The biggest takeaway from the poll, however, is that 35 percent of respondents were unsure — a number that showed the race could still swing either way.
So what separates Edmondson and Johnson? The medical marijuana state question will be on the same ballot as the governor primaries, and both Johnson — a longtime pro-marijuana advocate — and Edmondson have come out in favor of the proposal. Both have mentioned raising the gross production tax and shifting away the state’s reliance on the oil and gas industry.
“I talk about what I advocate for and what I’ve accomplished as a public servant,” Edmondson said. “That record is pretty compelling. Everyone can say ‘I’m for this, and for that,’ but to point to death penalty appeals, the tobacco settlement, the Illinois River Lawsuit, what we’ve done for victims of domestic violence, those are very real accomplishments.”
In a media release earlier this month, Edmondson said he hoped to one day not just raise the state’s gross production tax, but to shift the money raised through it to a capital improvement fund and away from the state’s budget entirely.

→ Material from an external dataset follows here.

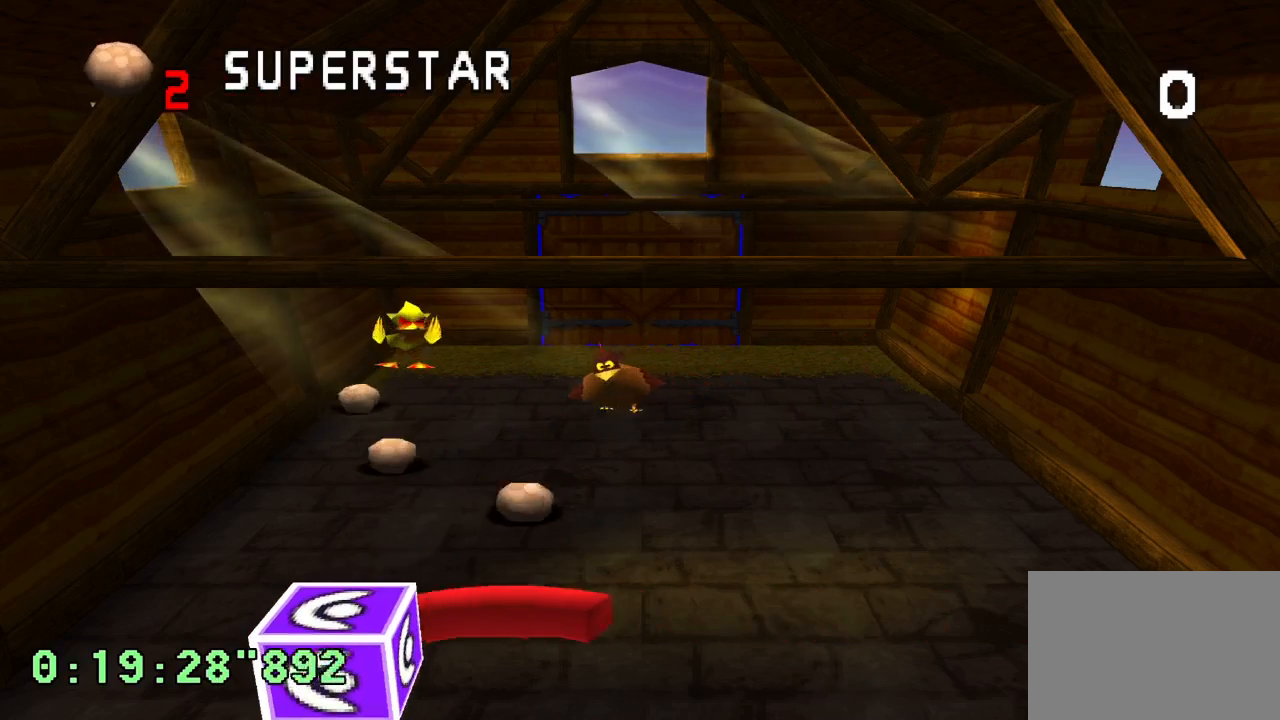
{"buttons": ["DPAD_RIGHT"], "left_stick": "center", "right_stick": "center", "events": [[17, "DPAD_RIGHT", "up"], [283, "DPAD_RIGHT", "down"]]}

He had previously said that, as governor, should the Legislature not increase the GPT, he would let Oklahomans vote on the issue.
But with Oklahoma legislators facing a seemingly annual budget crisis, how would he fill the hole created by shifting the GPT away?
Edmondson told The Frontier he supported a $1.50 cigarette tax — “For public health if nothing else” — which would raise “a lot of money,” as well as tax credits and tax incentives that “have outlived their useful life.”
“A prime example is the capital gains tax credit that was supposed to spur development and jobs,” he said.
Critics have said that particular tax credit offers no benefit to Oklahoma’s middle class, and instead keeps money out of the state’s coffers. In 2017 Oklahoma Policy Institute called for the credit to be repealed, and Former State Treasurer Scott Meacham, who helped the tax break pass under former Gov. Brad Henry, has since said it would make sense to possibly “recalibrate” or even consider eliminating it.
Edmondson said not only would he end the tax credit, he would seek to end the commission that has favored keeping it.
“They said yes, it’s created jobs and $20-$30 million in economic development,” he said. “But it cost us $400 million in revenue, but the commission recommended we keep it. Doesn’t make sense to me … it doesn’t equate.”
He also said that if possible he would opt in to Medicaid expansion, an Obama-era policy that extended Medicaid eligibility to nearly all low-income individuals significantly under the poverty line. Fallin declined to be involved in the expansion when it was offered to Oklahoma.
But for now his focus is on convincing voters of two things — that Oklahoma is in bad — but fixable — shape, and that he’s the person to right the ship.
“We’re very fortunate that the problems in this state were man-made,” he said. “These are man-made decisions. If it’s man-made, it can be fixed.”